SELECTED PASSAGE ▸

* * *

Providence, RI, United States

- [https://www.openstreetmap.org/relation/191210](https://www.openstreetmap.org/relation/191210)
- [http://overpass-api.de/query_form.html](http://overpass-api.de/query_form.html)
>**Overpass API > Query**: (node(41.7416, -71.5461, 41.8926, -71.3006);<;); out meta;  

#### Why Providence?
>I am currently searching for a new apartment in Providence, and I have questions about the local amenities available in different neighborhoods. In this project, I will use OpenStreetMap data to address some of my questions. For the benefit of future residents, I will also make suggestions to OpenStreetMap.org to ensure a clear and accurate representation of Providence in the database. 

<p style="page-break-after:always;"></p>

## <center><u>Data Audit</u></center>
After exporting the OpenStreetMap data using the overpass-api query listed above, I began the process of auditing to identity any problems with the data. 

### <Center>Problems with State Names</Center>
#### List of States:  
>RI 557  
Massachusetts 1  
MA 4  
ri 9  
Rhode Island 7

#### Check for Validity 
>As seen in the output copied above, three of the listed state names do not conform to the convention used for states in the OpenStreetMap data (i.e., a capitalized two-letter abbreviation). The three names that do not conform to this convention will be modified during the cleaning phase to better align with the naming convention.

#### Check for Accuracy
> Both Massachusetts and Rhode Island appear in the OSM map of the area surrounding Providence. It therefore makes sense that nodes and ways from both states would appear in the data. No change is required.

### <center>Problems with City Names</center>

#### List of Cities:  
>Providence 204  
Cranston 67  
Central Falls 6  
East Providence 17  
Pawtucket 33  
North Providence 20  
Johnston 31  
Seekonk 9  
cranston 1  
Barrington 100  
Rumford 6  
Smithfield 4  
providence 4  
Warwick 5  
Barrington, Rhode Island 2  
Lincoln 2  

#### Check for Validity
>As seen in the output above, two of the city name values are not capitalized and one of the values for city includes both the city and state. In the data cleaning phase, all words that do not start with capital letters will be modified to begin with capital letters. Additionally, for the entry that includes both the city and state, the state will be removed.

#### Check for Accuracy
>To check for accuracy, I used the code below to ensure that if a city and state were both listed for an entry, the city actually existed within the state (i.e., if the state was Rhode Island, then the city should be a city within Rhode Island). No discrepancies were identified and, thus, no changes were required.

#### Python3 Code
    def state_check(filename):
            osm_file = open(filename, 'r')
            mass_cities = ['Seekonk']
            ri_cities = ['Providence', 'Cranston', 'Central Falls', 'East Providence', 'Pawtucket', 
            'North Providence', 'Johnston', 'cranston', 'Barrington', 'Rumford', 'Smithfield', 'providence',
            'Warwick', 'Barrington, Rhode Island', 'Lincoln'] 
            
            for event, elem in ET.iterparse(osm_file):
                if elem.tag == 'way' or elem.tag == 'node':
                    state = find_state(elem)

* * *

MATERIAL ▸
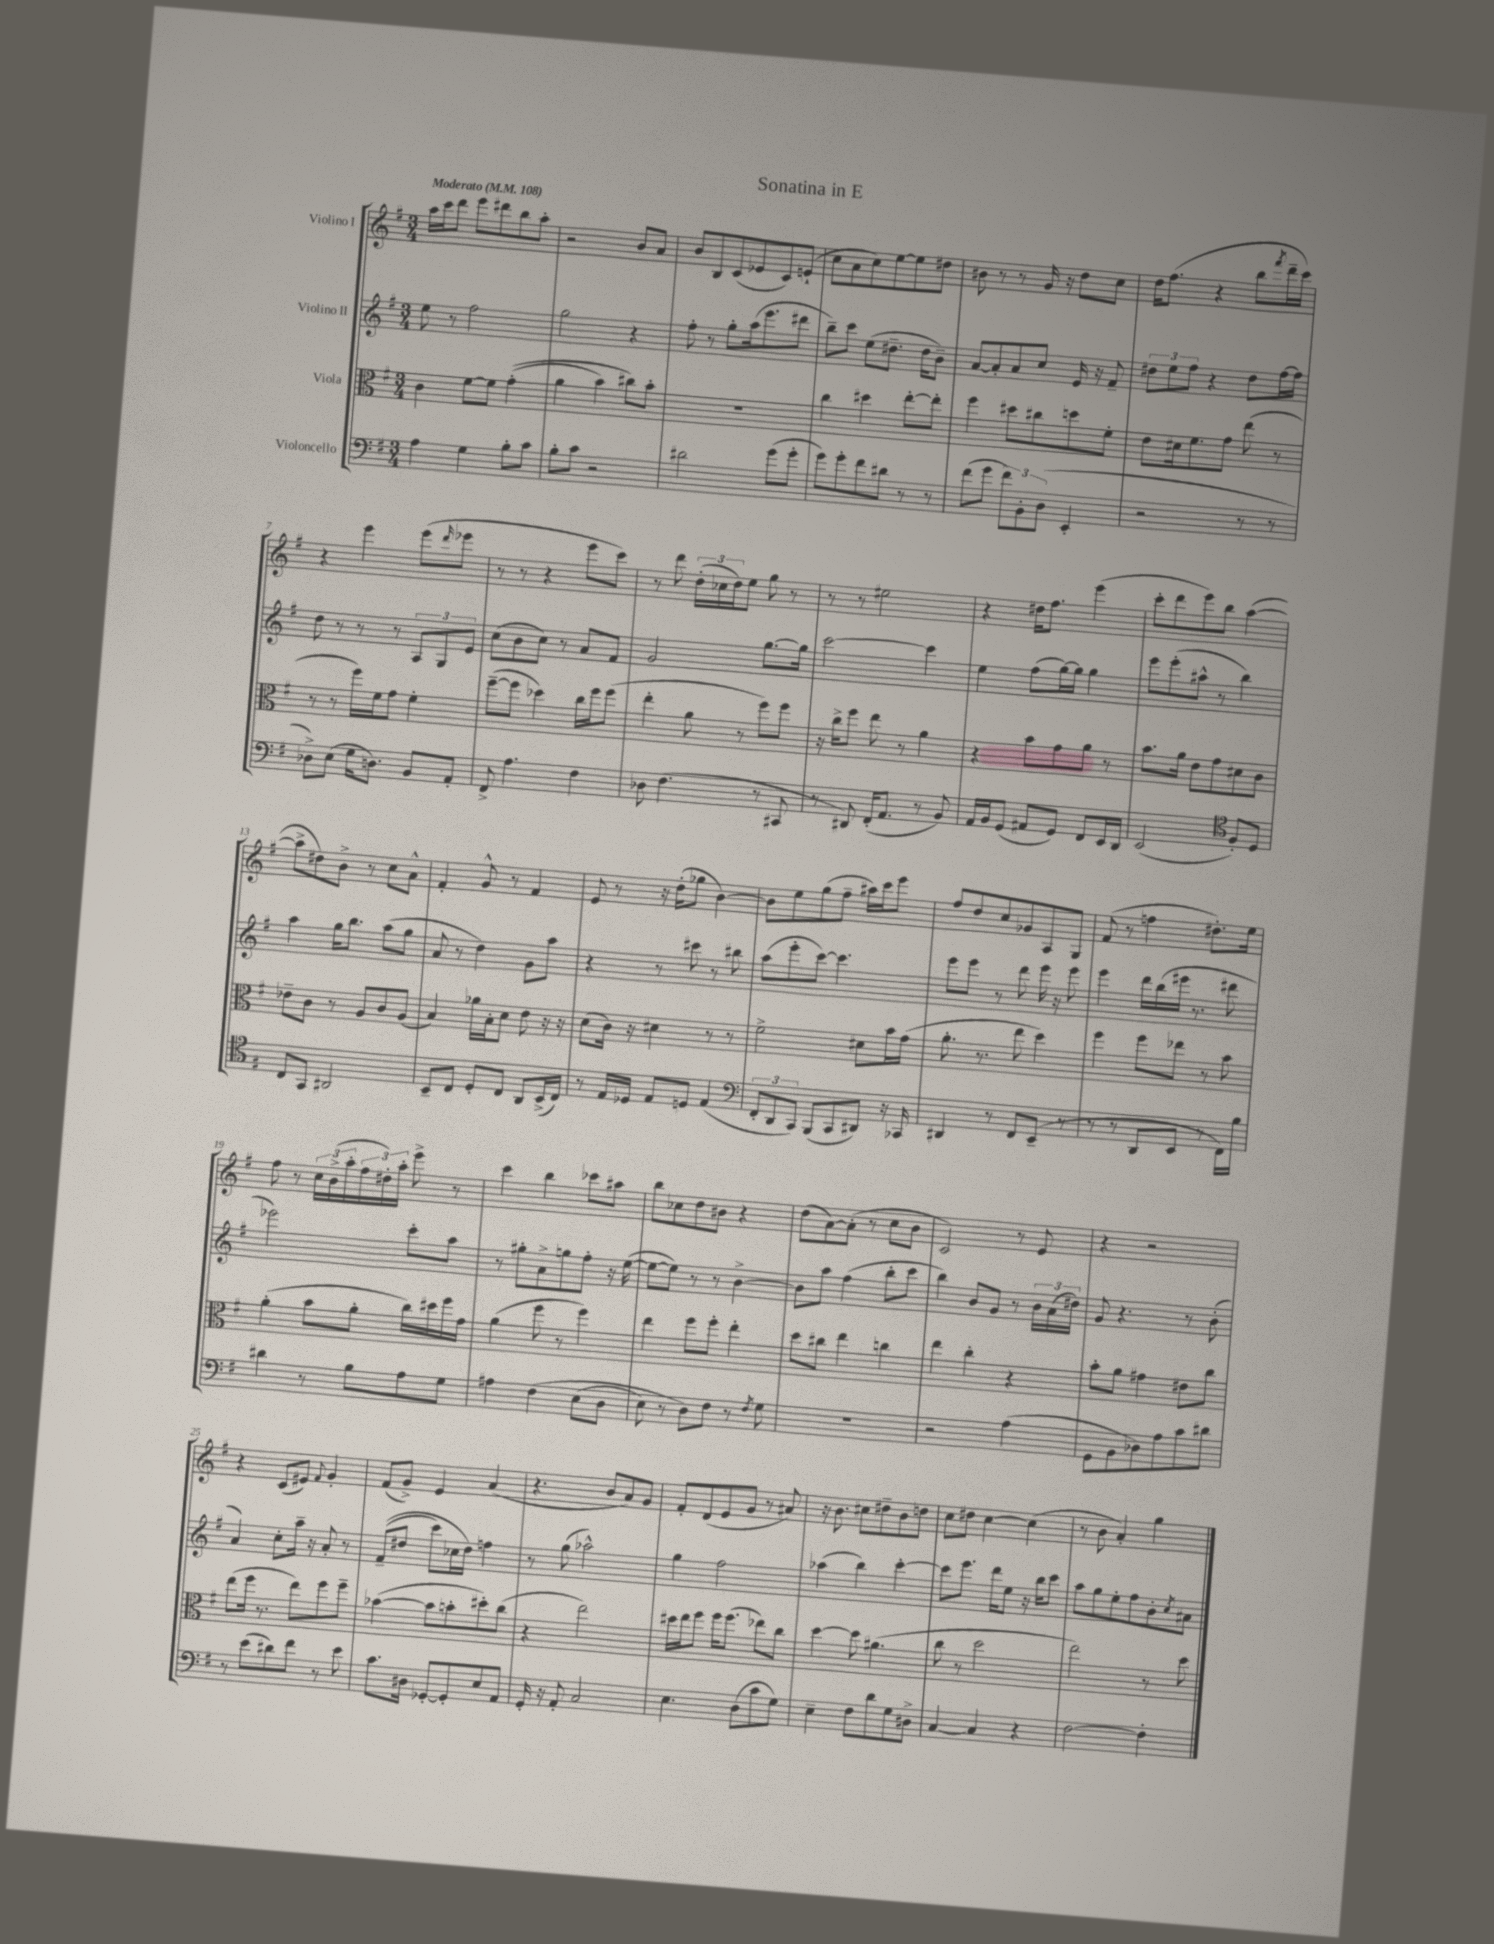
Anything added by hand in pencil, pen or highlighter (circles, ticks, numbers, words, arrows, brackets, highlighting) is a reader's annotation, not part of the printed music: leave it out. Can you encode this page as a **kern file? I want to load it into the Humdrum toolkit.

* * *

WHAT IS ASKED ▸ Pick up the Providence OpenStreetMap audit right after its last line of code and carry it forward.

TASK RESPONSE ▸
                    city = find_city(elem)
                    if city:
                        if state:
                            if(state == 'MA') and (city not in mass_cities):
                                print('Missmatch - The following city is not in Mass: '+city)
                                print(elem.attrib['id'])
                                print(elem.attrib['lat'],elem.attrib['lon'])
                                for tag in elem.iter("tag"):
                                    print(tag.attrib['k'],tag.attrib['v'])
                                print()
                            elif (state == 'RI') and (city not in ri_cities):
                                print('Missmatch - The following city is not in RI:' +city)
                                print(elem.attrib['id'])
                                print(elem.attrib['lat'],elem.attrib['lon'])
                                for tag in elem.iter("tag"):
                                    print(tag.attrib['k'],tag.attrib['v'])
                                print()

    state_check('Providence')       

### <center>Problems with Zipcodes</center>

#### List of Zipcodes:  
>02903 37  
02908 22  
02910 48  
02863 5  
02914 15  
02860 23  
02906 47  
02905 11  
02919 31  
02920 45  
02915 4  
02866 1  
02911 5  
02904 19  
02909 9  
02806 101  
02916 6  
02861 8  
02917 5  
02912 113  
02907 45  
02901 2  
02888 4   
02771 8  
02921 2  
02918 1  
02912 Unset 1  
02906-1189 1  
029212 1  
02903-2996 1  
02865 2  
02906-4800 1  

#### Checking for Validity
>As seen in the output above, three of the zipcodes include additional four-digit delivery sector codes following the primary five-digit zipcode. To conform to the convention used by OpenStreetMap, the data will be cleaned to remove the delivery sector codes and inlcude only the five-digit zipcode. For the "Unset" zipcode, I confirmed its accuracy and will remove the "unset" marker in the cleaning process.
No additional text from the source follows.